Beliebte Beiträge

Tipp Der Redaktion - 2019

Das wirtschaftliche Problem der GOP

Heute Abend reisen zwölf der GOP-Präsidentschaftskandidaten nach Milwaukee, um eine Debatte über das Fox Business Network zu führen, um die Wähler davon zu überzeugen, dass sie für die mächtigste Wirtschaft der Welt verantwortlich sein sollten, während sie uns sagen, wie schrecklich sie ist. Leider sind sie einem starken Gegenwind ausgesetzt: den Fakten. Die Wirtschaftsindikatoren zeigen deutlich, dass Demokraten die Wirtschaft viel besser managen, die Möglichkeiten für die Mittelschicht erweitern, das Defizit verringern und das Beschäftigungswachstum fördern als ihre republikanischen Amtskollegen im Weißen Haus. In der letzten Woche haben wir herausgefunden, dass:

  • Die Wirtschaft hat im vergangenen Monat 271.000 Arbeitsplätze geschaffen, davon 268.000 im Privatsektor. Dies ist die höchste Rate in diesem Jahr und ein Tempo, das die stärksten drei Jahre der Schaffung von Arbeitsplätzen seit dem Jahr 2000 kennzeichnet.
  • Dies entspricht 13,5 Millionen Arbeitsplätzen in 68 aufeinanderfolgenden Monaten privatwirtschaftlichen Beschäftigungswachstums. Dies ist nicht nur die längste Erfolgsgeschichte, sondern auch eine große Trendwende gegenüber den 800.000 Arbeitsplätzen, die monatlich verloren gingen, als George W. Bush sein Amt niederlegte.
  • In Übereinstimmung mit diesem Wachstum sank die Arbeitslosenquote im Oktober auf 5,0 Prozent, während die Erwerbsbeteiligung konstant blieb und die durchschnittlichen Stundenlöhne stiegen, ein Trend, den wir im vergangenen Jahr gesehen haben und bei dem die durchschnittlichen Stundenlöhne mit dem schnellsten Tempo seit 2009 angestiegen sind .

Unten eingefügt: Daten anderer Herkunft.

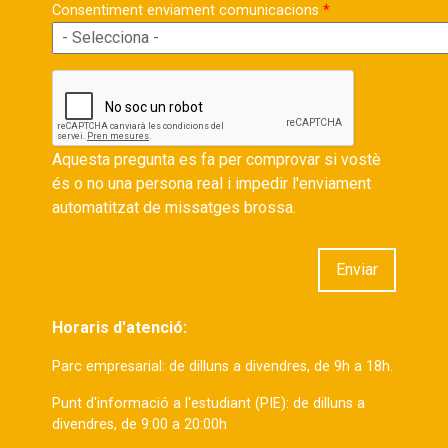
Consentiment enviament comunicacions
Aquesta pregunta es fa per comprovar si vostè
és o no una persona real i impedir l'enviament
automatitzat de missatges brossa.
Horaris d'atenció:
Parc empresarial: de dilluns a divendres, de 9h a 18h.
Punt d'informació a l'estudiant (PIE): de dilluns a
divendres, de 9:00 a 20:00h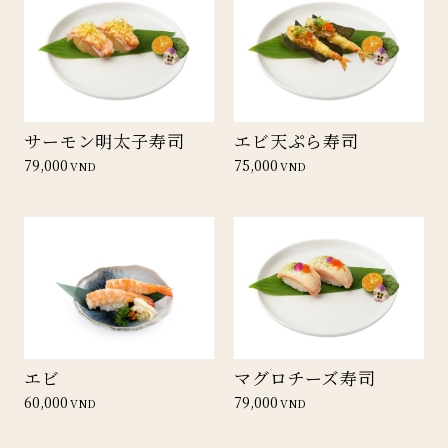
サーモン明太子寿司
エビ天ぷら寿司
79,000
75,000
VND
VND
エビ
マグロチーズ寿司
60,000
79,000
VND
VND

Natürlich lehnen die Neinsager im republikanischen Kandidatenfeld die Arbeitslosenzahlen und das Lohnwachstum ab. Sie weisen zum Beispiel gerne auf Unterbeschäftigung hin. Aber auch dort ist die Unterbeschäftigungsquote auf den niedrigsten Stand seit Mai 2008 gesunken. Auch andere Indikatoren bewegen sich in die richtige Richtung:

  • Die Exporte sind gestiegen, während die Importe gesunken sind. Die gesamten Exporte von Waren und Dienstleistungen stiegen um 3,0 Mrd. USD, was das Handelsbilanzdefizit verringerte.
  • Der Non-Manufacturing-Index (NMI) des Institute of Supply Management (ISM) zeigt, dass der Non-Manufacturing-Sektor in diesem Bereich seit 69 Monaten in Folge expandiert.

Da die republikanischen Kandidaten für diese Debatte in den Mittleren Westen kommen, ist es auch erwähnenswert, dass es ein demokratischer Präsident war, der in die Rettung der Autoindustrie investiert hat. Auch hier sind die Indikatoren gut für die Demokraten und stellen die Republikaner vor ein Problem:

  • Der Absatz von leichten Kraftfahrzeugen erreichte im Oktober mit 18,1 Millionen Einheiten pro Jahr das höchste monatliche Tempo seit 2005.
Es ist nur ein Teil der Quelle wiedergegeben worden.